The US National Oceanic and Atmospheric Administration yesterday released its annual checkup of the Earth, highlighting numerous records including hottest year, highest sea level, and lowest sea ice in the Arctic and Antarctica.
The 299-page report, written by scientists around the world and published in the Bulletin of the American Meteorological Society, shows that 2016 was "very extreme and it is a cause for concern", said co-editor Jessica Blunden, a NOAA climate scientist.
Researchers called it a clear signal of human-caused climate change. A record large El Nino, the warming of the central Pacific that changes weather worldwide, was also a big factor in last year's wild weather.
Georgia Tech climate scientist Kim Cobb, who had no role in the report, said "2016 will be forever etched in my brain as the year we crossed a new threshold of climate change - one that gave us a grim glimpse into our future".
Scientists examined dozens of key climate measures and found:
At any given time, nearly one-eighth of the world's land mass was in severe drought. That's far higher than normal and "one of the worst years for drought", said report co-author Robert Dunn of Britain's Met Office.
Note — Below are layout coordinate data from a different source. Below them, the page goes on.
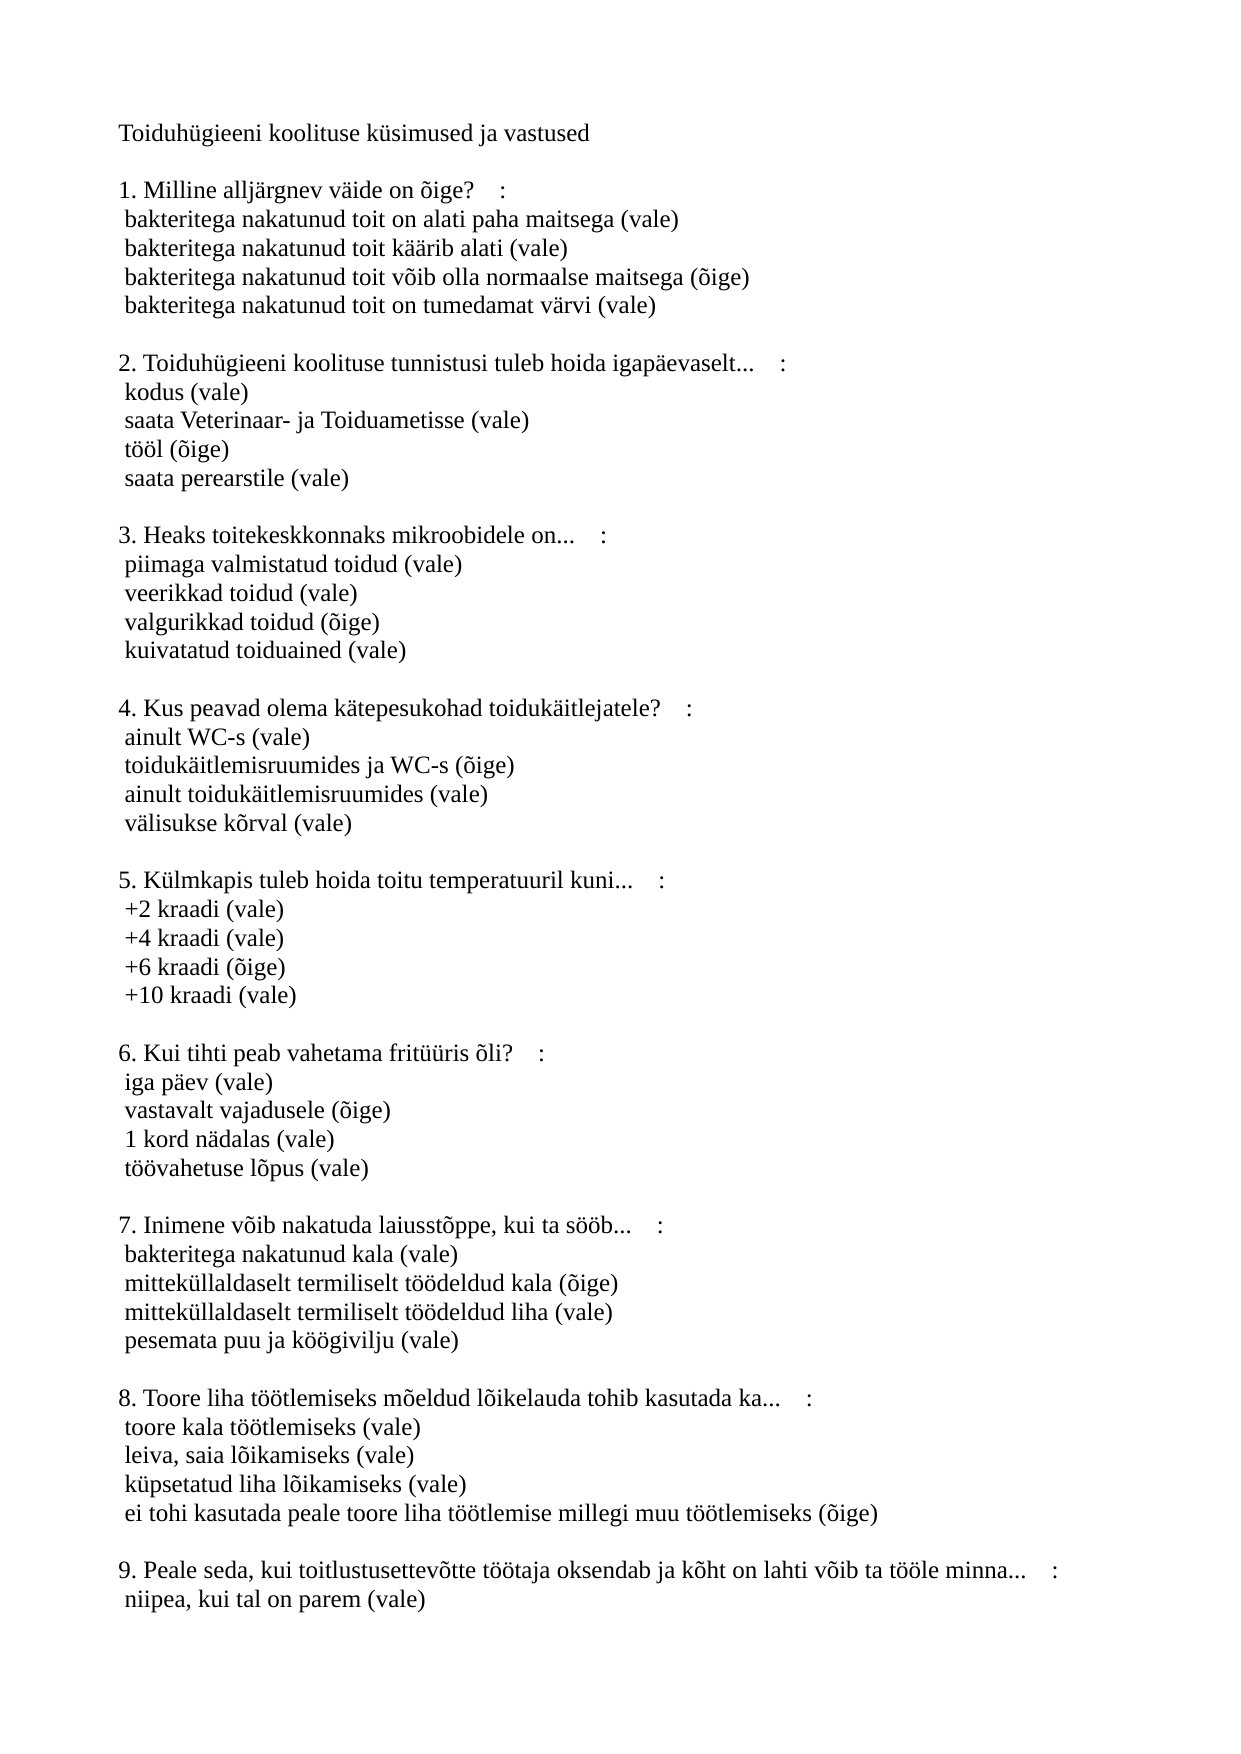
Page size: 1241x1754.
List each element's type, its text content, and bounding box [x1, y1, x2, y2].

text bakteritega nakatunud toit käärib alati (vale) [118, 233, 1122, 262]
text leiva, saia lõikamiseks (vale) [118, 1441, 1122, 1469]
text toidukäitlemisruumides ja WC-s (õige) [118, 751, 1122, 779]
text piimaga valmistatud toidud (vale) [118, 549, 1122, 578]
text ainult WC-s (vale) [118, 722, 1122, 751]
text tööl (õige) [118, 434, 1122, 463]
text bakteritega nakatunud kala (vale) [118, 1239, 1122, 1268]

Extreme weather was everywhere. Giant downpours were up. Heat waves struck all over the globe, including a nasty one in India. Extreme weather contributed to a gigantic wildfire in Canada.
Global sea level rose another 3.4mm for the sixth straight year of record high sea levels.
There were 93 tropical cyclones across the globe, 13 per cent more than normal. That included Hurricane Matthew that killed about 1000 people in Haiti.
The world's glaciers shrank - for the 37th year in a row - by an average of about 1m.
Greenland's ice sheet lost 310 billion tonnes of ice. It has lost 4000b tonnes of ice since 2002.
Last year "was a year in the Arctic like we've never seen before", said NOAA Arctic research chief Jeremy Mathis, who called it "a clear and more pronounced signal of warming than in any other year on record". Some findings had already been released, including that last year was the hottest on record, meaning the record was set for three consecutive years. A study based on modelling and weather patterns shows three hot years in a row is close to impossible to be a natural coincidence.
The odds of three years in a row setting heat records without man-made global warming is only 0.7 per cent, compared to 30 to 50 per cent with greenhouse gases, according to a separate study published yesterday in the Geophysical Research Letters.
NOAA report co-editor Deke Arndt said the only notable normal global measure in 2016 was snow cover in the Northern Hemisphere.
Impact on river floods
Climate change is affecting the timing of river floods across Europe and societies may have to adapt to avoid future economic and environmental harm, scientists said yesterday.
River floods are among the costliest natural disasters worldwide, causing annual damages of more than US$100 billion ($137.3b). They affect millions of people each year.
Examining flood data across a 50-year period, researchers found significant shifts in timing along the Atlantic coast of western Europe from 1960 to 2010. According to a paper published in the journal Science, half of the measurement stations from England to Portugal showed floods were occurring on average at least 15 days earlier by 2010 compared with a half century earlier.
In northeastern Europe, earlier snow melts also brought river floods forward by at least eight days over the 50-year period, while areas around the North Sea are now seeing floods happen more than a week later.
"If the trends in flood timing continue, considerable economic and environmental consequences may arise, because societies and ecosystems have adapted to the average within-year timing of floods," the authors, led by Guenter Bloeschl of Vienna's Technical University, concluded.
While data on the timing of floods showed a clearer link with climate change than past studies that looked into flood severity, the researchers noted that several factors affect the timing of floods and that not all the shifts are necessarily caused by man-made global warming.